RECORDS TO PROCESS:
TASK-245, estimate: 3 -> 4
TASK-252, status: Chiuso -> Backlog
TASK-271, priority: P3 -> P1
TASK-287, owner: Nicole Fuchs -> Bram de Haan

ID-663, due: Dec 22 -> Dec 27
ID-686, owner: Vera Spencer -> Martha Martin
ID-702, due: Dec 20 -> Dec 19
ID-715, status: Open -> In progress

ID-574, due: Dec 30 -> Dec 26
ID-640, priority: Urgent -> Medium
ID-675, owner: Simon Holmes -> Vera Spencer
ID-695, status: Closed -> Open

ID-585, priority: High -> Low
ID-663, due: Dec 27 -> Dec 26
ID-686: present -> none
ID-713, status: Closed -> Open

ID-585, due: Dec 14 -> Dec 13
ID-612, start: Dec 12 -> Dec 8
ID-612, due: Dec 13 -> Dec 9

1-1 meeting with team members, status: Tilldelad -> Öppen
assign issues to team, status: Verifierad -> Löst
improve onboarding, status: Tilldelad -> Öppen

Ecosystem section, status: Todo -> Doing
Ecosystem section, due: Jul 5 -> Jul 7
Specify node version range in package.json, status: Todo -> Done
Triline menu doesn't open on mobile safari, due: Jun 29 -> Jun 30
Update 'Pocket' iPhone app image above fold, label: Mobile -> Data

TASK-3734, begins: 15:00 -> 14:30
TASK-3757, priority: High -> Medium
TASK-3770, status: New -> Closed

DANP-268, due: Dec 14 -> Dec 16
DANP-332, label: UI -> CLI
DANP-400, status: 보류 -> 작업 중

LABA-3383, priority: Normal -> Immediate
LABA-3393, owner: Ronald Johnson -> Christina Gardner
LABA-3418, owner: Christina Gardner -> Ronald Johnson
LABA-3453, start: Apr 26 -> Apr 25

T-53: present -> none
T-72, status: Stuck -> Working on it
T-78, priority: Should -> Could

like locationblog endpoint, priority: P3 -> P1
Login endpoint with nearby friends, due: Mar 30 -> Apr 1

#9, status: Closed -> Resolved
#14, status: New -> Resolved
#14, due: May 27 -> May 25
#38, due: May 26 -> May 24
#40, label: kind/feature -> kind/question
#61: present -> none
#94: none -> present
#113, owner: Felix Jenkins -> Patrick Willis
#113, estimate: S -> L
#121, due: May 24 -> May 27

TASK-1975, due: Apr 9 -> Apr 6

INSTRUCTIONS FOR THE TASK: The lines to return are those in the material above that hold "Resolved".

WRITTEN RESPONSE:
#9, status: Closed -> Resolved
#14, status: New -> Resolved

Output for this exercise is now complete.